|시간 제한||메모리 제한||제출||정답||맞은 사람||정답 비율|
|1 초||128 MB||2||2||2||100.000%|
Our country needs to be connected by highways that need to be repaired every once in a while. A committee chosen by the government of our country tries to continually improve the condition of the main highway imaginatively named “A1” by finding the first damage that needs to be fixed. Starting with the first damage the highway is divided into segments of the same length. A damage fixing team is then being sent to each segment containing damage.
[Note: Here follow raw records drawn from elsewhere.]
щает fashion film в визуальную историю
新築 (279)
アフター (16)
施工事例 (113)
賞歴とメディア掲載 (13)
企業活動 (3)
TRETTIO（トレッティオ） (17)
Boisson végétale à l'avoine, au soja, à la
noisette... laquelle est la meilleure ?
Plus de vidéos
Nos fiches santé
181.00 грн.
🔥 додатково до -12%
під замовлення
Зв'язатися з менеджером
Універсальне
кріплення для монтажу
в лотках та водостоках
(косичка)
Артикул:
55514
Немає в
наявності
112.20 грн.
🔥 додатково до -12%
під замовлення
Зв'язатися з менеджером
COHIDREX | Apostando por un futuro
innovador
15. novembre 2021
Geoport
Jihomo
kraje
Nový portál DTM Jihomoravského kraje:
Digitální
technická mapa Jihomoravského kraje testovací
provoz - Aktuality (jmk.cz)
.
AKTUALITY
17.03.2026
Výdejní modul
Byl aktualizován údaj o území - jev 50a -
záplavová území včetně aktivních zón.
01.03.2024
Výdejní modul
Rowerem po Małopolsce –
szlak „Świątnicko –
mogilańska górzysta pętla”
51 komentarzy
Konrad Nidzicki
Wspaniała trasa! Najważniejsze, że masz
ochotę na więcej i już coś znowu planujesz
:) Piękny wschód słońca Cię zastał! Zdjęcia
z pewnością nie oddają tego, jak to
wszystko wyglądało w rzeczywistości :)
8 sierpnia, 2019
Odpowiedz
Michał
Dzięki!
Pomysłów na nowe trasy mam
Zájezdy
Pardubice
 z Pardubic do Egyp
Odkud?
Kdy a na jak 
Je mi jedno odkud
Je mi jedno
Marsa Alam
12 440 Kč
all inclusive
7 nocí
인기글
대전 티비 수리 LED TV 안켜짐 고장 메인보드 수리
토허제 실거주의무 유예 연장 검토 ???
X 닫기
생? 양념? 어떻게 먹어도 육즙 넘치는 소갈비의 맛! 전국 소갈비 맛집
Since there usually are much more damages than teams available, it would be advisable to divide the highway into segments of given length in such a way that the number of segments containing damages is as small as possible.
There are N known damages on the highway, each described by an integer representing its distance from the beginning of the highway in meters. The length of a segment is M meters (an integer). There are no damages within the first M meters. The first segment has to start within the first M meters of the highway. If the first segment starts at the Kth meter then Lth segment starts at the (K+(L-1)*M)th meter of the highway. A team can fix all damages occurring within one segment starting with the first meter of the segment and ending with the last meter of that segment.
Write a program that will determine the minimal number of damage fixing teams needed to fix all damages occurring on the highway “A1” and all possible beginnings of the first segment.
The first line of the input file contains two whole numbers M and N separated by a space character, 1 ≤ M, N ≤ 100 000, where M is a length of a segment and N is a number of damages occurring on the highway.
The second line contains N whole numbers separated by a space character representing the positions of all damages. Each of those numbers is greater than M and less than or equal to 2 000 000 000 (two billion). The sequence of N numbers given in the second line will always be strictly increasing sequence.
The first line of the output file should contain the minimal number of damage fixing teams.
The second line should contain all the positions where the first segment can begin. These numbers should be separated by a space character and they must form a strictly increasing sequence.
3 5 4 5 7 8 9
4 3 7 14 15
2 1 2 4
2 10 3 4 7 8 12 13 14 15 20 21
7 1 2